## Work to complete:
Copy the records below word for word, from their first line through the line that contains "v(-32.58, 2.03) *", and write nothing else.

────────────────

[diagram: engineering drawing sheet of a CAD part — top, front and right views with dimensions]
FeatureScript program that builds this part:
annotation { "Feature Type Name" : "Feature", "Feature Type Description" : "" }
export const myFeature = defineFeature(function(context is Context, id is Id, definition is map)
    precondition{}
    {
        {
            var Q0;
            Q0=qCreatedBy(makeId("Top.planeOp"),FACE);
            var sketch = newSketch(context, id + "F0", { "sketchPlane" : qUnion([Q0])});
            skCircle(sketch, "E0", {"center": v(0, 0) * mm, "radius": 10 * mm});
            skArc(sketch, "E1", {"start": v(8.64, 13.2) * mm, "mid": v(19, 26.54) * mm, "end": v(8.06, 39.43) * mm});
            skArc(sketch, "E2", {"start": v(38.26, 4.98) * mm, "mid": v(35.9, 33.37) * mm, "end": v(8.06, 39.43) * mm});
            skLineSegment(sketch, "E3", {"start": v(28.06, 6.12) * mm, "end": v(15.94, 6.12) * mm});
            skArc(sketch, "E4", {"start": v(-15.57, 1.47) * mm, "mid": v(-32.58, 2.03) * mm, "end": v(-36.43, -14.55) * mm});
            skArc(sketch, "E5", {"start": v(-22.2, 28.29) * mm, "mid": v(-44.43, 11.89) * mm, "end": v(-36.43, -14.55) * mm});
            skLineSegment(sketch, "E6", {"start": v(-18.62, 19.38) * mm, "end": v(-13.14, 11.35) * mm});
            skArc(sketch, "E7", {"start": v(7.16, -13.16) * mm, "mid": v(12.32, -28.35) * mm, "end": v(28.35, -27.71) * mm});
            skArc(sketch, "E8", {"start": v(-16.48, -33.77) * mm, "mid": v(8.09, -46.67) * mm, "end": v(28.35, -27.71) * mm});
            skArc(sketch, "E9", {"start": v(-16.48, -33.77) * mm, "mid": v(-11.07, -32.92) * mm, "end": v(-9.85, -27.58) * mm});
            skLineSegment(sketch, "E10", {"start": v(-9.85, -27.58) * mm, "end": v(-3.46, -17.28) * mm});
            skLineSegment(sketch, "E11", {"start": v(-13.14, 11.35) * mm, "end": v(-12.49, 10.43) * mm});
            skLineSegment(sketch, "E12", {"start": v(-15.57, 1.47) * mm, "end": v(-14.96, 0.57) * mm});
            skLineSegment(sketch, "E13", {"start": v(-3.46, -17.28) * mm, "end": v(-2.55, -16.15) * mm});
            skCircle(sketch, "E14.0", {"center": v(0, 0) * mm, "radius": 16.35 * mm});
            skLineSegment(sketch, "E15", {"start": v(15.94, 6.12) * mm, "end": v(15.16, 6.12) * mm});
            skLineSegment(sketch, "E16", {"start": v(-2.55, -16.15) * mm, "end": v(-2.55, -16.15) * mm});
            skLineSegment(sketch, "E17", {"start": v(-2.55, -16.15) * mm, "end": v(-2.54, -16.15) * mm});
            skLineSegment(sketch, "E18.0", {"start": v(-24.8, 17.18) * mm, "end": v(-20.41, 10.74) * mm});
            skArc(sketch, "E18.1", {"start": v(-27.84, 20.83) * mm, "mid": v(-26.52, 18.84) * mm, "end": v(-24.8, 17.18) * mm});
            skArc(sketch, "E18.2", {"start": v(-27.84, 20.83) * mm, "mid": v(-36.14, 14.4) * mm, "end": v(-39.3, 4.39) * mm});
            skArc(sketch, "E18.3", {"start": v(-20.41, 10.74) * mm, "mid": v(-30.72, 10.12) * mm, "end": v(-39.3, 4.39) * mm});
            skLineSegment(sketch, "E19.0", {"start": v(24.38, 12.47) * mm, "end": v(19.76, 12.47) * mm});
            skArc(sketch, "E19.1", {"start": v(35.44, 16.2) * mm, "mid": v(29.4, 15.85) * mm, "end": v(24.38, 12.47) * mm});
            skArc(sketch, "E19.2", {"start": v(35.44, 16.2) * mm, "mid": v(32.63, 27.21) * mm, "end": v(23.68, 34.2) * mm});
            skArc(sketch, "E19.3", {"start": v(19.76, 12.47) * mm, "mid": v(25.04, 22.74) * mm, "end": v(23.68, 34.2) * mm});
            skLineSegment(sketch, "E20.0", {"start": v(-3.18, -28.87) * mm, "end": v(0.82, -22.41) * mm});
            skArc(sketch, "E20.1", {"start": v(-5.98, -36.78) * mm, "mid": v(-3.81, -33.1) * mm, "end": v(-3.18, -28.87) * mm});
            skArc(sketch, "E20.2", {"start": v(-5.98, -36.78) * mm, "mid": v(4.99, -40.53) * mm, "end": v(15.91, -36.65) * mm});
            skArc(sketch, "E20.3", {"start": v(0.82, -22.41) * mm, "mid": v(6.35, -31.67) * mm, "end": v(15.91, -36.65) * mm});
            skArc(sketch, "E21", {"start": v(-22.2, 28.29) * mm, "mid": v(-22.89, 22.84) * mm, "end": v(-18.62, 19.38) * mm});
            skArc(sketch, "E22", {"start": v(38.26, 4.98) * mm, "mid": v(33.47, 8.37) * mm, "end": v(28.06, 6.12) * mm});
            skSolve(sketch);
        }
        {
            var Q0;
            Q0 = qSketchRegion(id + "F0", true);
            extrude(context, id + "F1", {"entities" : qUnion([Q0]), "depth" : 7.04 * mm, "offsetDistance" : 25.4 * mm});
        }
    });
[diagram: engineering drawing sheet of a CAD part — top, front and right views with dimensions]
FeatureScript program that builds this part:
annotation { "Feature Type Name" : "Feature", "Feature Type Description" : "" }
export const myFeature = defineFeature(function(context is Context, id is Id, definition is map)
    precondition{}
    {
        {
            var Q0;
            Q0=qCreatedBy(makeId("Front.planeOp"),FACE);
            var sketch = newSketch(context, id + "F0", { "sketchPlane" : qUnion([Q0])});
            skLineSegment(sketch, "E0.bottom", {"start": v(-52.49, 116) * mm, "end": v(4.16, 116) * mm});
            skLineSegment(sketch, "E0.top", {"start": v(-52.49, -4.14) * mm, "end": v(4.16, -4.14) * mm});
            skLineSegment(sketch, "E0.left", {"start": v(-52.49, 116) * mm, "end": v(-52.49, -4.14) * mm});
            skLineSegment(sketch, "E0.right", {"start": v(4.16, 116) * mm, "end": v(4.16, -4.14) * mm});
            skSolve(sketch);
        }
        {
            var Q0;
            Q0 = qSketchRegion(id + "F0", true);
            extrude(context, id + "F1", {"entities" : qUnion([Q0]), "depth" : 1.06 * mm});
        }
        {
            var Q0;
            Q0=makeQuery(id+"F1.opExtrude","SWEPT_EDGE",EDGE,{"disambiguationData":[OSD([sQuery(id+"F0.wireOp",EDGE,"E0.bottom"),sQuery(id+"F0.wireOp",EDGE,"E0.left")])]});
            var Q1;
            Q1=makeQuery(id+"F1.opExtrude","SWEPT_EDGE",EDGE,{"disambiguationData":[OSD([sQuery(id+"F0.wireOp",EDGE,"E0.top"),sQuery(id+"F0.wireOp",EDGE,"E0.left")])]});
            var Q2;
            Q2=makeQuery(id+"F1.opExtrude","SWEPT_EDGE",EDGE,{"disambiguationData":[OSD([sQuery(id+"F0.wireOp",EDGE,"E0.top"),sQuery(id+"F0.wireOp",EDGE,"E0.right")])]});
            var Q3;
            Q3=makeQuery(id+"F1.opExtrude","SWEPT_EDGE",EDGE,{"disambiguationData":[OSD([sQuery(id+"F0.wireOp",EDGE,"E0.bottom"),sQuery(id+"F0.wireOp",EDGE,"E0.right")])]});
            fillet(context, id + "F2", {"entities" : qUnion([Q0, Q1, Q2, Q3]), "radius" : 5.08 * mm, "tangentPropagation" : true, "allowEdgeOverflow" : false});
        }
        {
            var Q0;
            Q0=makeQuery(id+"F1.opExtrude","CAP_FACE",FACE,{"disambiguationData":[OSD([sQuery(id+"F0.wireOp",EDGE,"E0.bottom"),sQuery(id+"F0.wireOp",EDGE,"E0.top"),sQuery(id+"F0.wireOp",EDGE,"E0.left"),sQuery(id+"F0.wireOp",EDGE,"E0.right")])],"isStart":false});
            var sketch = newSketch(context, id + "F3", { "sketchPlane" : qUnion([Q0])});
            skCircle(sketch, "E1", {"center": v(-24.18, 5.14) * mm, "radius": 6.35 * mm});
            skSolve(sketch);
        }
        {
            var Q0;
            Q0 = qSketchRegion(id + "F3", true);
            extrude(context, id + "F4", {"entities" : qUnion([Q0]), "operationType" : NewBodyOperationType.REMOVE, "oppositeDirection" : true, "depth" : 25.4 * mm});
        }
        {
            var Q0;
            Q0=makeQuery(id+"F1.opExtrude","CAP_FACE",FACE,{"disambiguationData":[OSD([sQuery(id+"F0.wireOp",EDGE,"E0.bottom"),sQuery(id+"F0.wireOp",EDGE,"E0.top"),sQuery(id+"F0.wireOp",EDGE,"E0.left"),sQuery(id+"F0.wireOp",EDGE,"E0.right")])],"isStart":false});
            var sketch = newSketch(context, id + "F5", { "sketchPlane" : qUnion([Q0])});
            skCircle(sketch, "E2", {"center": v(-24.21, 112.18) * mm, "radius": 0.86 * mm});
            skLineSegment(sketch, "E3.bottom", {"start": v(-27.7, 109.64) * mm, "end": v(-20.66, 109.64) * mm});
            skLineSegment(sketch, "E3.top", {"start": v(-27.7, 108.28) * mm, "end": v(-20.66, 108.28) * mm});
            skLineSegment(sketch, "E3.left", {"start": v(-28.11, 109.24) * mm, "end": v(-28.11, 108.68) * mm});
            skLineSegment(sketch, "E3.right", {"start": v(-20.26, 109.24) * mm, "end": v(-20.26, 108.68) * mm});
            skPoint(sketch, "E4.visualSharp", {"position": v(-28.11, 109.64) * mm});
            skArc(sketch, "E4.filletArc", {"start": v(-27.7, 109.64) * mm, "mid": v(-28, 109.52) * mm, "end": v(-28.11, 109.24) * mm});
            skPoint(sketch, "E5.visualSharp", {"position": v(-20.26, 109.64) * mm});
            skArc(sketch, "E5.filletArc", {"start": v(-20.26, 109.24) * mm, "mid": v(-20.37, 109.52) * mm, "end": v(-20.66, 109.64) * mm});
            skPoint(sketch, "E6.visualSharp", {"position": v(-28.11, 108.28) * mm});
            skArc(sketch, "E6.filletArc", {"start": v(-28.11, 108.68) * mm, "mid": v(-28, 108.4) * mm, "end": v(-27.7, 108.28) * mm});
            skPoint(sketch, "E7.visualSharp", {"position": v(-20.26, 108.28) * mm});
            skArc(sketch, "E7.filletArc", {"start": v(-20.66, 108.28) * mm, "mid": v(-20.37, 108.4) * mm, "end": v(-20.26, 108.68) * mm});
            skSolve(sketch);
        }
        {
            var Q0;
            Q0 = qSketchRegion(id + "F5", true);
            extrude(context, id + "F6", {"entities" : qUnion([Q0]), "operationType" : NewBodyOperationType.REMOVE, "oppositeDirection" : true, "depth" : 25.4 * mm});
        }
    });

────────────────

## Answer to the task:
[diagram: engineering drawing sheet of a CAD part — top, front and right views with dimensions]
FeatureScript program that builds this part:
annotation { "Feature Type Name" : "Feature", "Feature Type Description" : "" }
export const myFeature = defineFeature(function(context is Context, id is Id, definition is map)
    precondition{}
    {
        {
            var Q0;
            Q0=qCreatedBy(makeId("Top.planeOp"),FACE);
            var sketch = newSketch(context, id + "F0", { "sketchPlane" : qUnion([Q0])});
            skCircle(sketch, "E0", {"center": v(0, 0) * mm, "radius": 10 * mm});
            skArc(sketch, "E1", {"start": v(8.64, 13.2) * mm, "mid": v(19, 26.54) * mm, "end": v(8.06, 39.43) * mm});
            skArc(sketch, "E2", {"start": v(38.26, 4.98) * mm, "mid": v(35.9, 33.37) * mm, "end": v(8.06, 39.43) * mm});
            skLineSegment(sketch, "E3", {"start": v(28.06, 6.12) * mm, "end": v(15.94, 6.12) * mm});
            skArc(sketch, "E4", {"start": v(-15.57, 1.47) * mm, "mid": v(-32.58, 2.03) * mm, "end": v(-36.43, -14.55) * mm});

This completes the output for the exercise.